- **About this exercise**:
Going through the lines below, tally those that include "coordinate", and give only the number.

----- Dataset excerpts

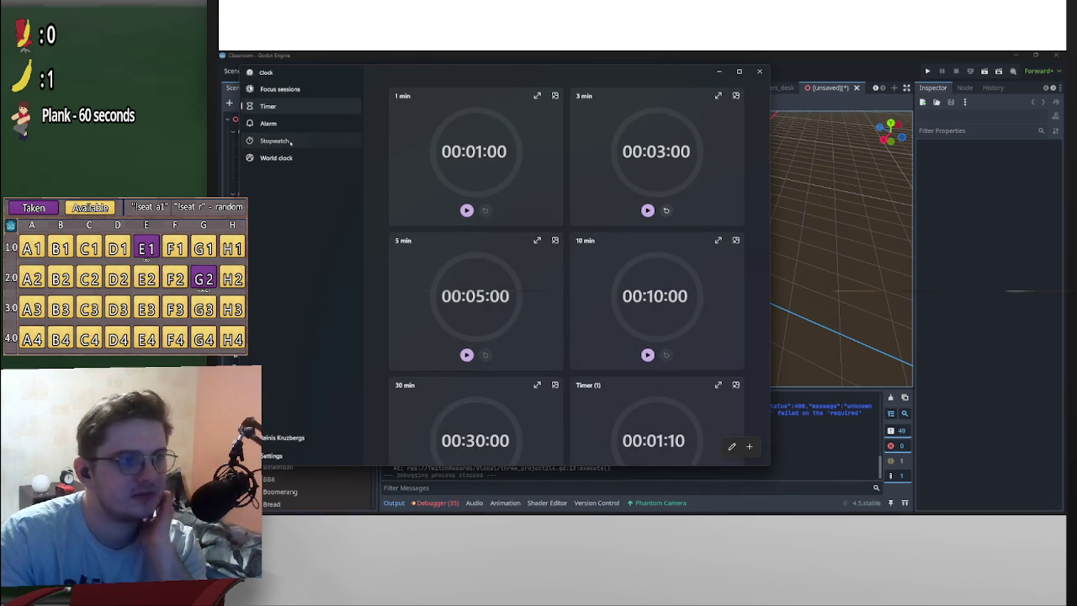
{"action": "key", "text": "space"}
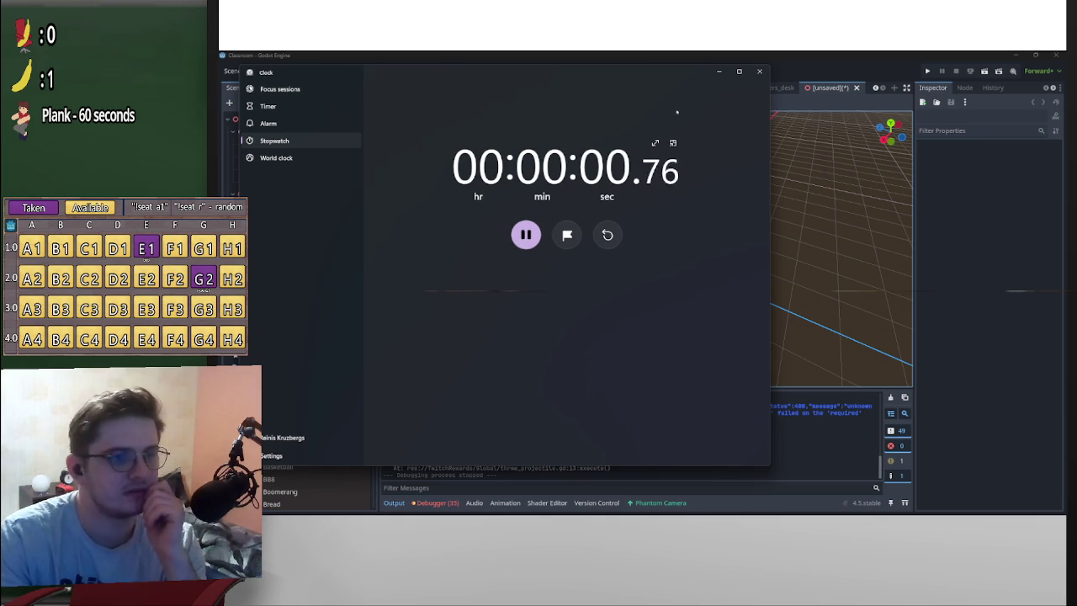
{"action": "key", "text": "super+shift+Right"}
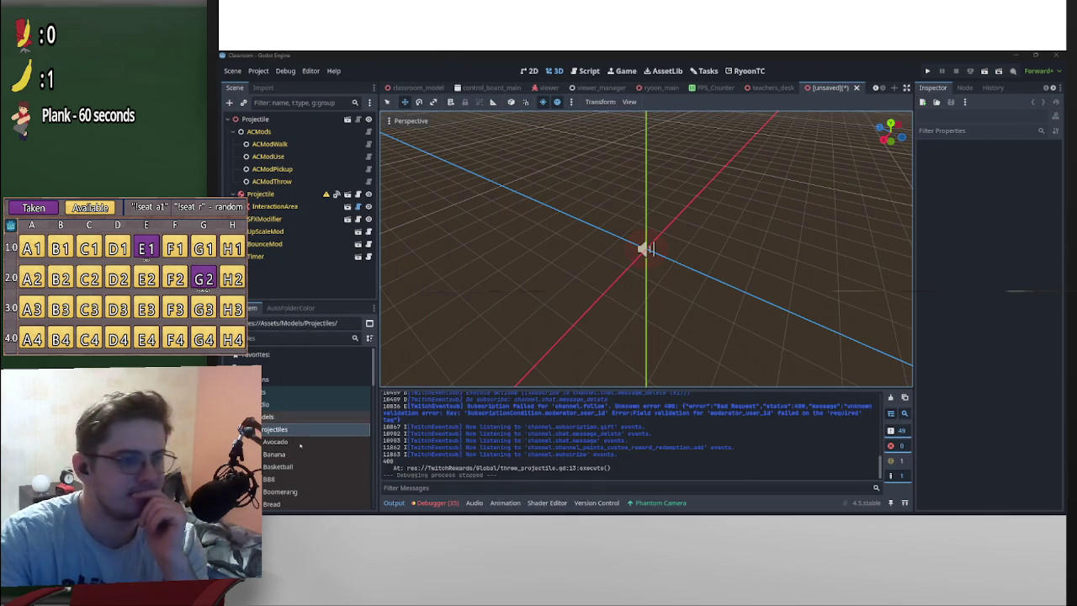
Drag Avocado.glb under the Projectile node and orbit the view to inspect it
{"action": "double_click", "coordinate": [299, 444]}
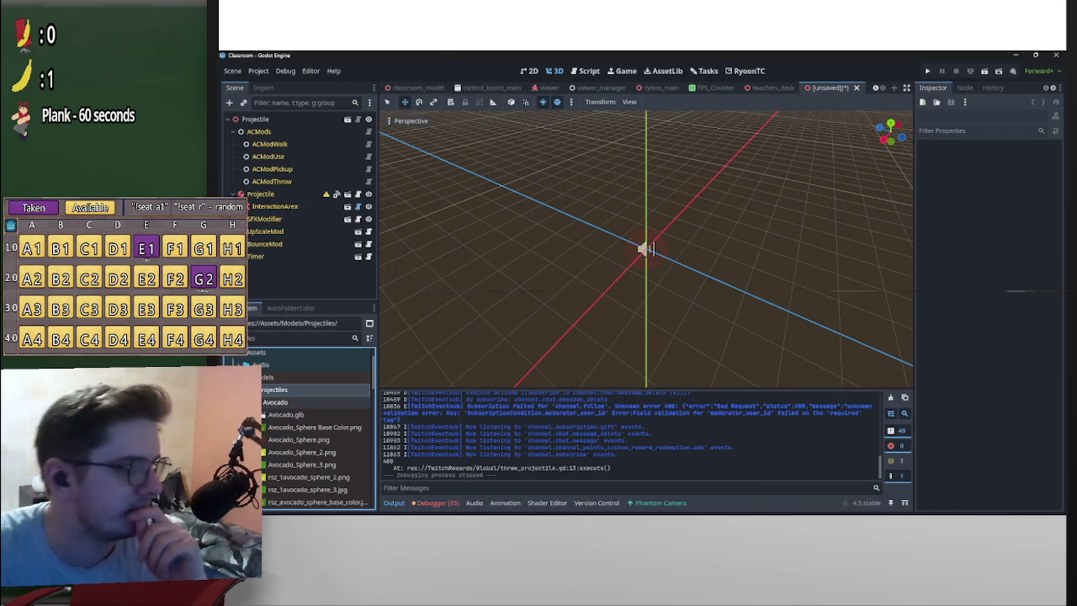
{"action": "mouse_move", "coordinate": [286, 415]}
{"action": "left_mouse_down"}
{"action": "mouse_move", "coordinate": [270, 303]}
{"action": "mouse_move", "coordinate": [282, 212]}
{"action": "left_mouse_up"}
{"action": "scroll", "coordinate": [734, 250], "scroll_direction": "up", "scroll_amount": 5}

----------

- **Task result**:
5